During the meeting, according to the Times, no new information has been provided to the commander-in-chief to defend an even greater hardening of actions against Iran, after US intelligence warned that the Tehran regime had armed small missiles in the Persian Gulf with missiles. The reports sparked fears of an attack on US or allied troops in the region, and caused the displacement to the area of an aircraft carrier, an amphibious assault ship, a Patriot anti-missile battery and bombers.
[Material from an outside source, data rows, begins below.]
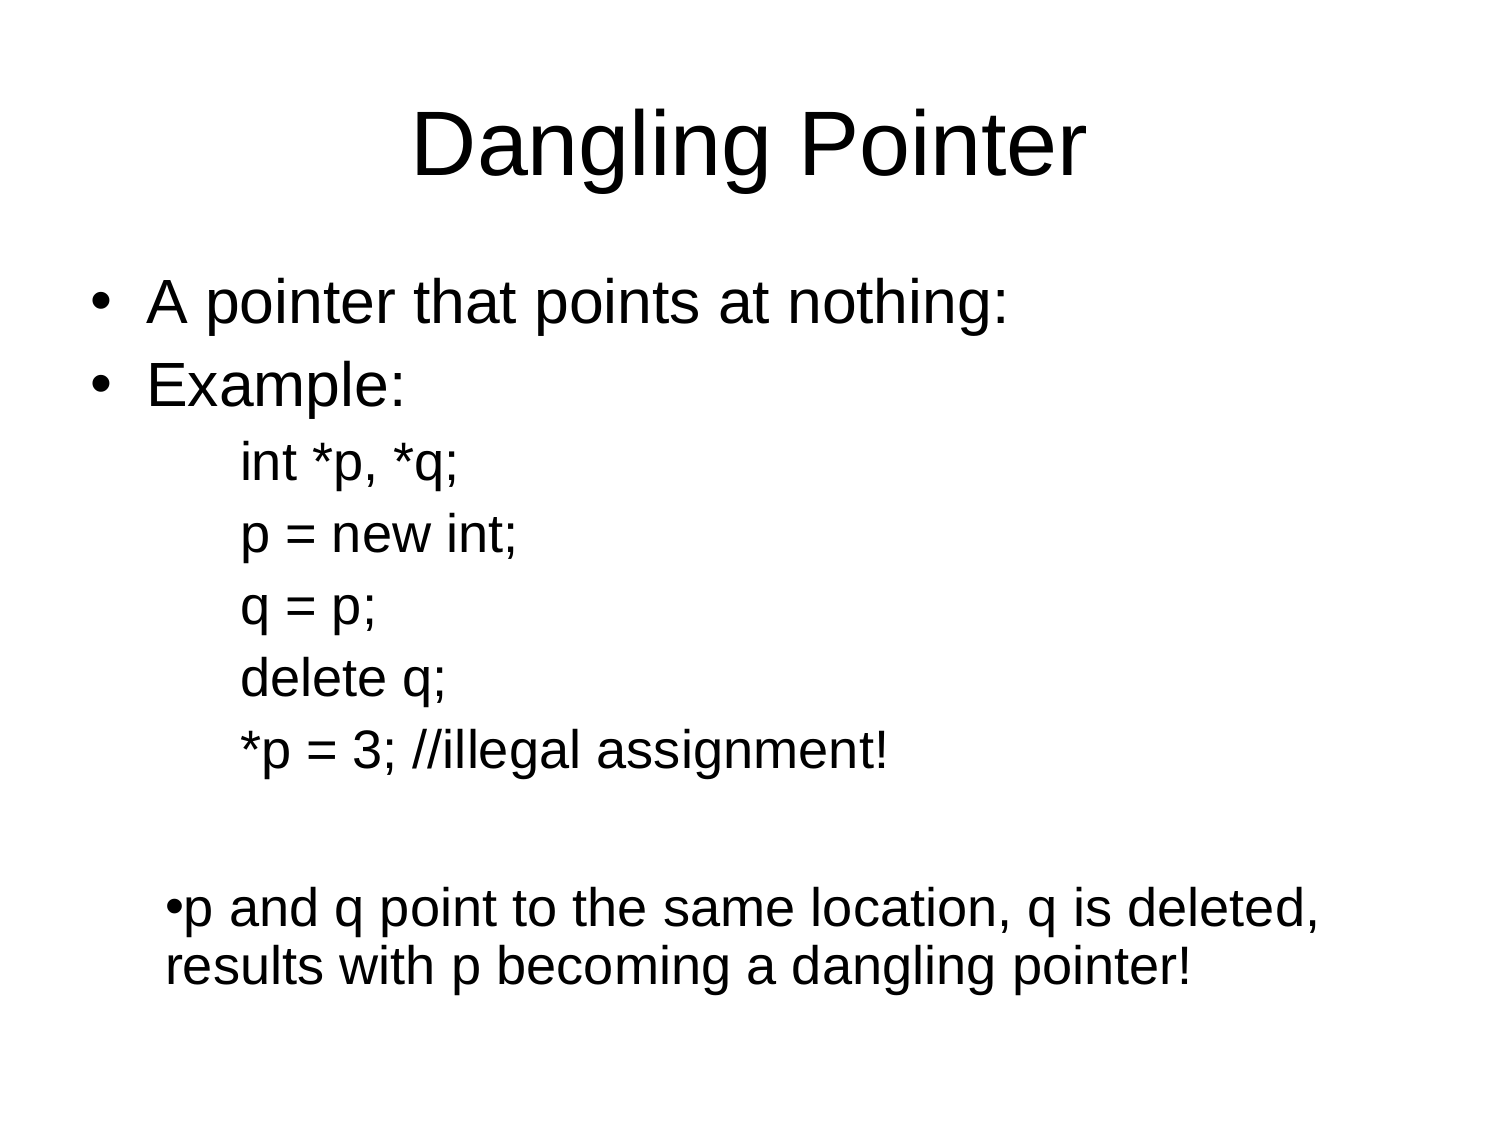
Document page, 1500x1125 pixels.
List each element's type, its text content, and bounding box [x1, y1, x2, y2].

title Dangling Pointer [75, 45, 1426, 233]
list A pointer that points at nothing: Example: int *p, *q; p = new int; q = p; delete q; *p = 3; //illegal assignment! p and q point to the same location, q is deleted, results with p becoming a dangling pointer! [75, 262, 1426, 1005]
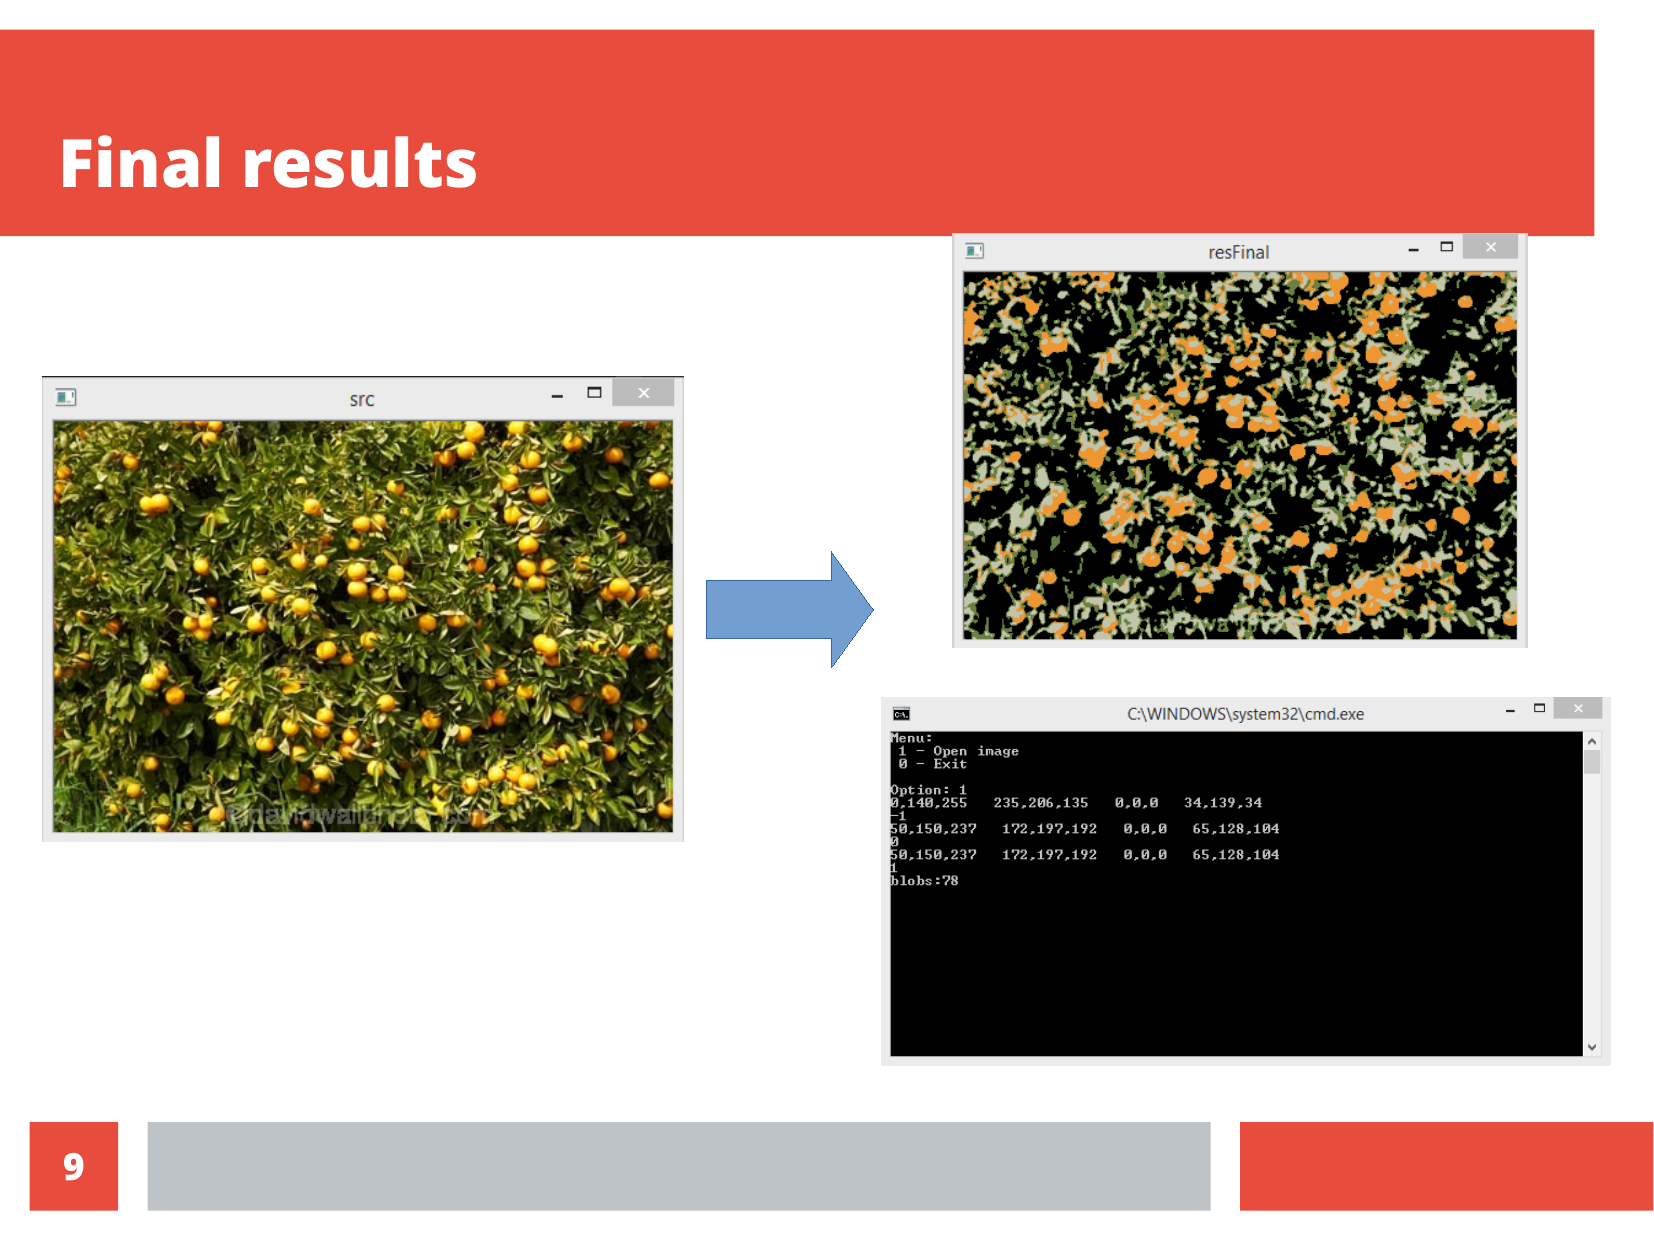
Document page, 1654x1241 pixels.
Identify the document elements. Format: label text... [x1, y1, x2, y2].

The State Department ordered on Wednesday the evacuation of Iraq from all its non-essential diplomatic personnel, at the risk of an attack by Iran.
The same Thursday, before meeting with the president of Switzerland, Ueli Maurer, a country that has acted in the past as a diplomatic mediator between the US and Iran, President Trump has insisted on his unwillingness to be involved in an armed conflict. "I hope not," he said, asked by journalists if he was going to go to war with Iran. The Speaker of the House of Representatives, Democrat Nancy Pelosi, has celebrated Trump's lack of "appetite" for an armed confrontation in the Middle East.
In recent days, Washington has gained a sense that Secretary of State Mike Pompeo and National Security Adviser John Bolton see a military confrontation with Iran as more likely than they would have moved the president. This led Trump himself to respond via Twitter on Wednesday afternoon. "There is no internal fight," he said. "Different opinions are expressed and I make a simple decision. It is a simple process. All parties, and points of view, are covered. "
The president has shown confidence in the diplomatic channel – "Iran will want to speak soon," he said – that Bolton and Pompeo do not seem to share. Nor does Iran seem to feed, to date, the confidence in a dialogued exit. Iranian Foreign Minister Mohamed Javad Zarif himself, during an official trip to Tokyo, said there was "no chance" that eventual negotiations would ease the crisis caused by the "unacceptable" escalation of tensions.